══ SELECTED PASSAGE ══

Promotional Offers in Oman: Key Considerations

A commercial establishment looking to conduct a promotional offer in Oman must be aware of and comply with the provisions and terms set out in Ministerial Decision 239/2013 (the “Regulations”), the key aspects of which are set out herein.

Do you need a licence to conduct a promotional offer? 

By Article 3 of the Regulations, a commercial establishment must obtain a licence from the Ministry of Commerce and Industry (the “MOCI”) prior to undertaking or advertising any promotional offer. It is important to note that a licence shall only be granted to an Omani entity or a registered agent or distributor in Oman. Further, a licence application must be submitted to the MOCI at least fifteen days prior to the start of the promotional offer and must be supplemented with the following details:

  • type of offer and way of running the promotion; 
  • periods and places in which the promotion will be run; 
  • a list detailing the number and type of prizes and gifts to be given to the winners; and 
  • date and place for raffle and mechanism of selection of the winner.

═══

- _GOAL OF THE EXERCISE_
Return the entire passage on promotional offers in Oman, unchanged, from its title through the last bullet point. The listing has no connection to the passage on promotional offers in Oman.

══ EXCERPTED RECORDS ══

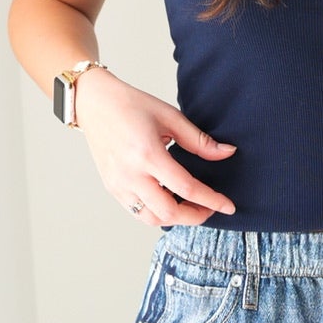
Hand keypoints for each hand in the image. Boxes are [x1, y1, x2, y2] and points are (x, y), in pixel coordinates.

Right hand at [75, 67, 236, 227]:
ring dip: (175, 218)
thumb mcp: (170, 117)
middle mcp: (130, 174)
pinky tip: (169, 200)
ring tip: (189, 205)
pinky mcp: (112, 188)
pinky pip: (138, 212)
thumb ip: (199, 141)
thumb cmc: (130, 105)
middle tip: (209, 207)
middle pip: (169, 213)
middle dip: (195, 216)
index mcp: (147, 154)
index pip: (186, 188)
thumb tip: (227, 153)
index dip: (211, 200)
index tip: (228, 206)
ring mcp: (118, 184)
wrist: (94, 103)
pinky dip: (157, 213)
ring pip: (152, 219)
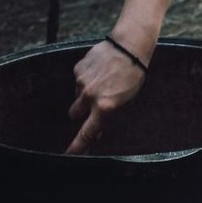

═══

- _RESULT FOR THIS TASK_
Promotional Offers in Oman: Key Considerations

A commercial establishment looking to conduct a promotional offer in Oman must be aware of and comply with the provisions and terms set out in Ministerial Decision 239/2013 (the “Regulations”), the key aspects of which are set out herein.

Do you need a licence to conduct a promotional offer? 

By Article 3 of the Regulations, a commercial establishment must obtain a licence from the Ministry of Commerce and Industry (the “MOCI”) prior to undertaking or advertising any promotional offer. It is important to note that a licence shall only be granted to an Omani entity or a registered agent or distributor in Oman. Further, a licence application must be submitted to the MOCI at least fifteen days prior to the start of the promotional offer and must be supplemented with the following details:

  • type of offer and way of running the promotion; 
  • periods and places in which the promotion will be run; 
  • a list detailing the number and type of prizes and gifts to be given to the winners; and 
  • date and place for raffle and mechanism of selection of the winner.